Received: December 15, 2016
Peer-review started: December 17, 2016
First decision: December 29, 2016
Revised: January 27, 2017
Accepted: March 15, 2017
Article in press: March 15, 2017
Published online: May 14, 2017
Processing time: 150 Days and 22.5 Hours

Abstract

AIM

To identify which blood and mucosal lymphocyte populations are specifically depleted by thiopurine use in vivo.

METHODS

The thiopurines azathioprine and 6-mercaptopurine have been a mainstay of inflammatory bowel disease (IBD) therapy for decades, but their mechanism of action in vivo remains obscure. Although thiopurines are lymphotoxic at high doses, and have been reported to cause T cell apoptosis in vitro, their ability to control IBD at lower doses suggests that they may selectively deplete particular lymphocyte populations. Blood cells from 19 IBD patients on a thiopurine, 19 IBD patients not on a thiopurine, and 38 matched healthy control subjects were analyzed by multiple multi-color flow cytometry panels to quantify the immune cell subsets contained therein, both as a percent of cells, and as an absolute cell count. Similar analyses were performed on colon biopsies from 17 IBD patients on a thiopurine, 17 IBD patients not on a thiopurine, and 49 healthy screening colonoscopy recipients.

RESULTS

Complete blood counts revealed lower lymphocyte, but not monocyte or granulocyte, counts in IBD patients who were taking thiopurines at the time of sampling. This reduction was restricted to CD3-negative lymphocytes, wherein both natural killer (NK) and B cells were significantly reduced among thiopurine recipients. Among CD19+ B cells, the transitional B cells were particularly depleted, being nearly absent in both blood and colon biopsies of thiopurine recipients. No differences were associated with thiopurine use in CD8+ T cells, mucosa-associated invariant T (MAIT) cells, invariant natural killer T (iNKT) cells, gamma/delta T cells, Th1, Th17, regulatory T cells (Tregs) or naïve CD4+ T cells. However, patients with IBD had significantly more circulating FOXP3+, Helios+ Tregs and fewer iNKT and MAIT cells than healthy controls.

CONCLUSION

Thiopurine use is associated with reduced B and NK cell, but not T cell, subpopulations in the blood of IBD patients.
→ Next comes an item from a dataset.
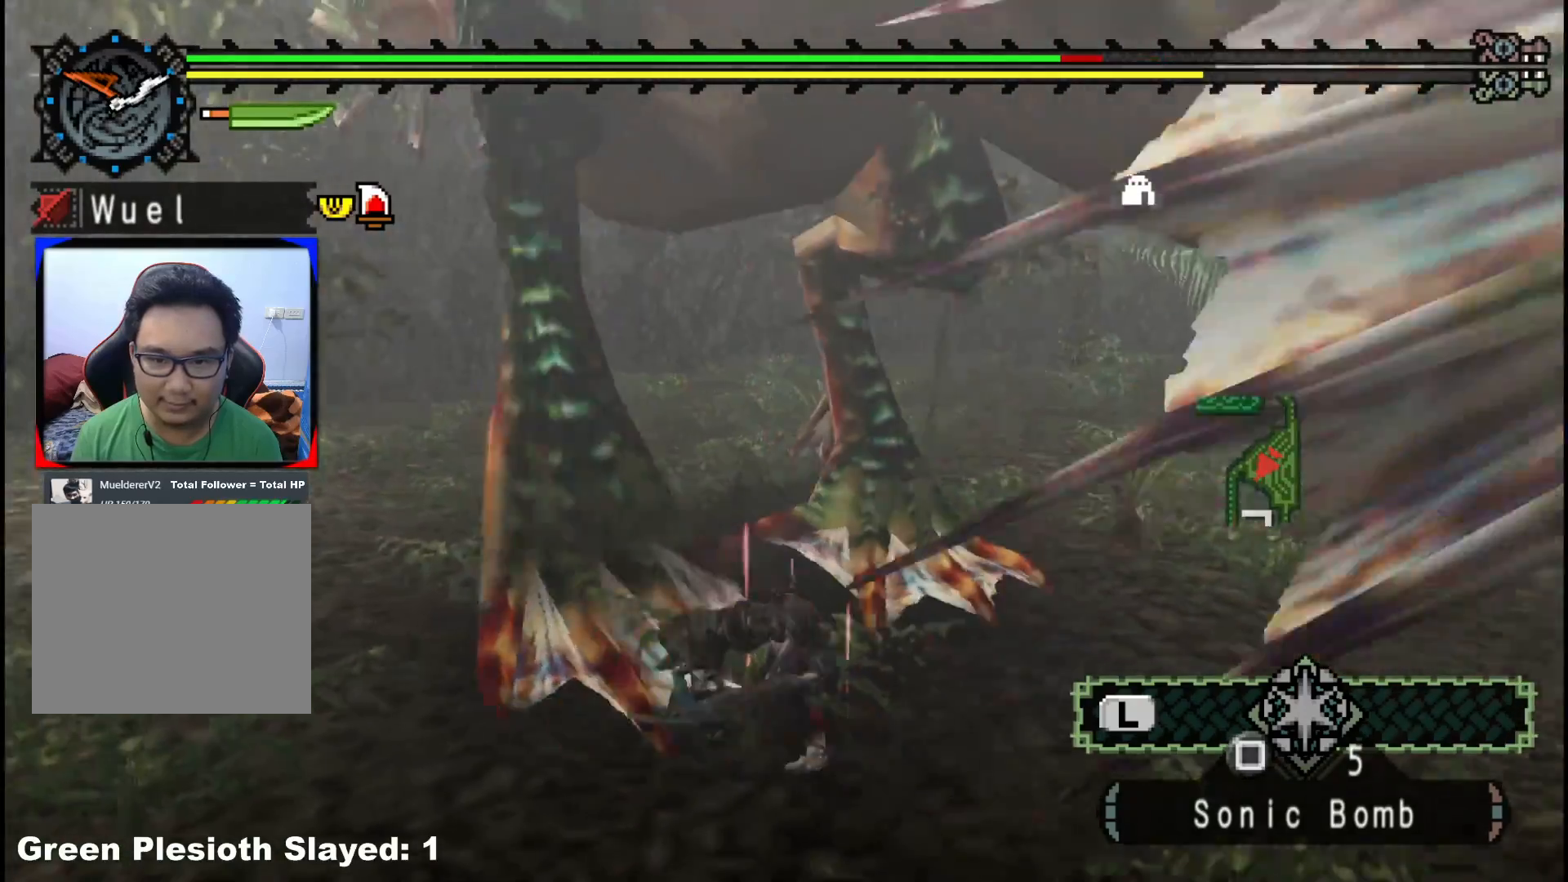
{"buttons": [], "left_stick": "down", "right_stick": "center", "events": [[33, "left_stick", "down"]]}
Keywords: Thiopurine; Azathioprine; Mercaptopurine; Lymphocyte; Natural killer cell; Transitional B cell; Inflammatory bowel disease

Core tip: Thiopurine medications have been used to treat inflammatory bowel disease (IBD) for almost half a century. However, the effect of thiopurines on the human immune system in vitro remains unclear. The enclosed manuscript performed a thorough flow cytometric analysis of peripheral blood specimens from IBD patients with or without thiopurine therapy and found significant differences in B and NK cell populations associated with therapy. These suggest that thiopurines function to suppress inflammation in IBD not by causing T cell apoptosis, as had been suggested by in vitro data, but rather by depleting other lymphocytes.